### Source data:
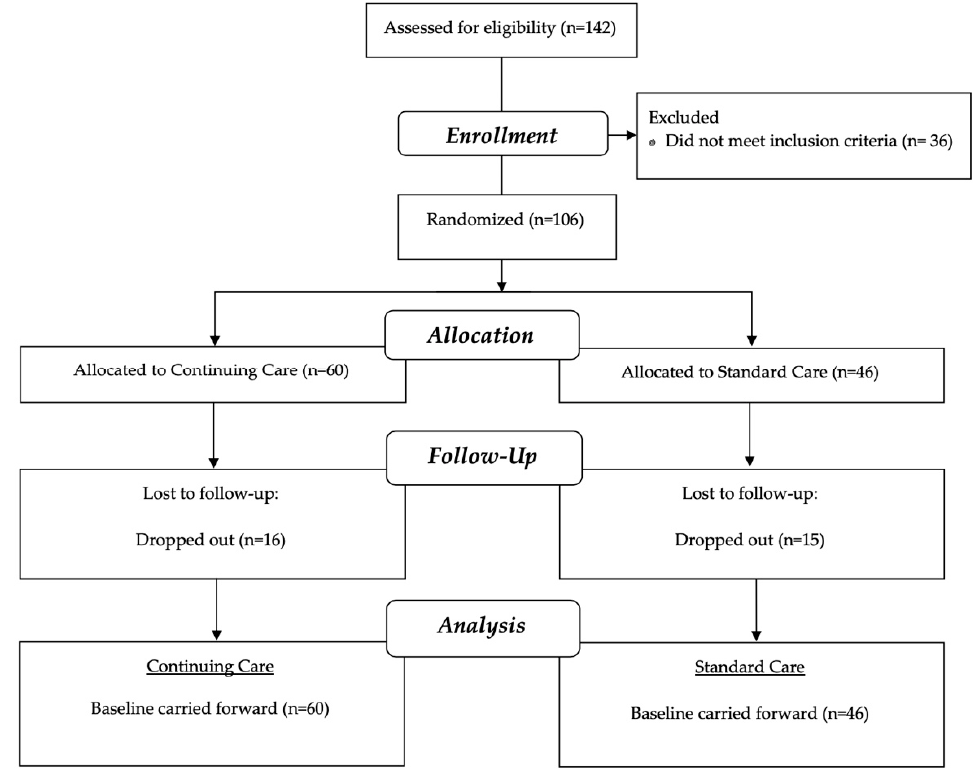
Figure 1. Participant flow through this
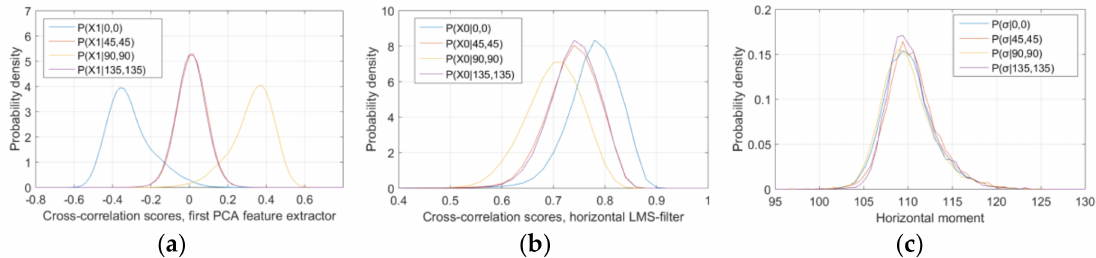
Figure 5. ( a ) Probability densities for the extracted feature using the first PCA extractor (second PCA component in Figure 4c), calculated on training data in Cx channel with four different orientations; ( b ) Probability densities for extracted feature using horizontal LMS-filter; ( c ) Probability densities for horizontal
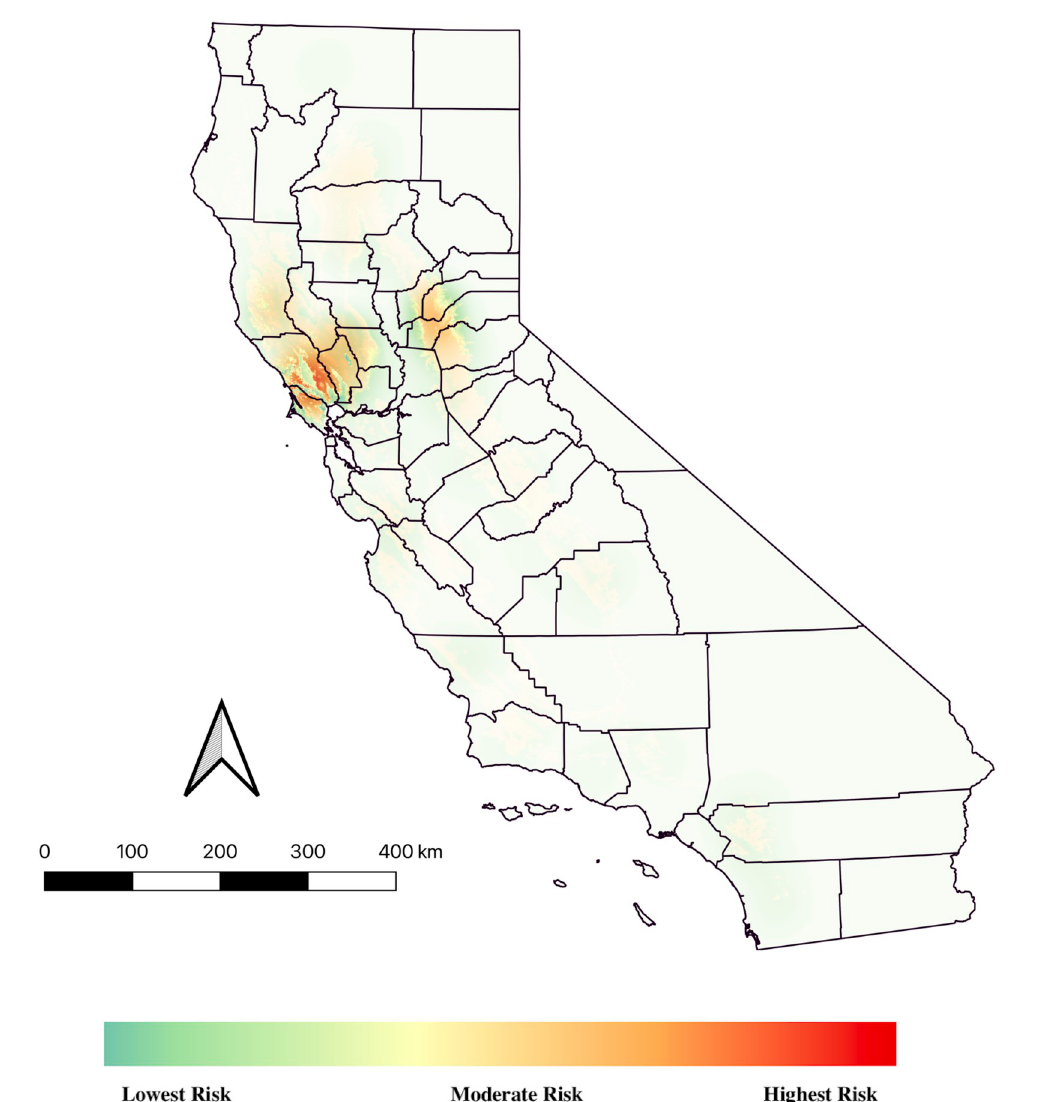
Fig 4. Risk map demonstrating areas in California at greatest risk for contact between feral pigs and outdoor-raised domestic pigs within a 5km radius from each farm, using the Kernel Density tool in QGIS. Colors are based on the probability of suitable feral pig habitat from the final MaxEnt model at each OPO, with sharper colors representing denser clustering of OPO.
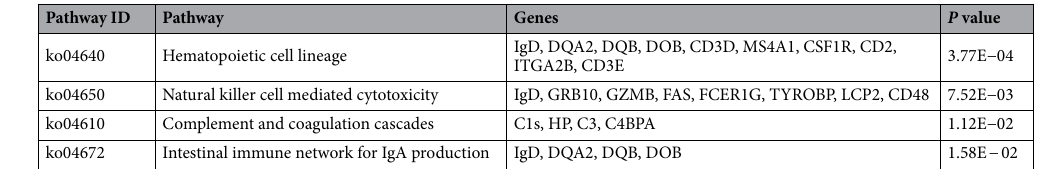
Table 3. Significantly enriched pathways of DEGs associated with immune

### Work order:
Each line above that contains the word "using" must be copied.

### Response for this exercise:
Figure 5. ( a ) Probability densities for the extracted feature using the first PCA extractor (second PCA component in Figure 4c), calculated on training data in Cx channel with four different orientations; ( b ) Probability densities for extracted feature using horizontal LMS-filter; ( c ) Probability densities for horizontal
Fig 4. Risk map demonstrating areas in California at greatest risk for contact between feral pigs and outdoor-raised domestic pigs within a 5km radius from each farm, using the Kernel Density tool in QGIS. Colors are based on the probability of suitable feral pig habitat from the final MaxEnt model at each OPO, with sharper colors representing denser clustering of OPO.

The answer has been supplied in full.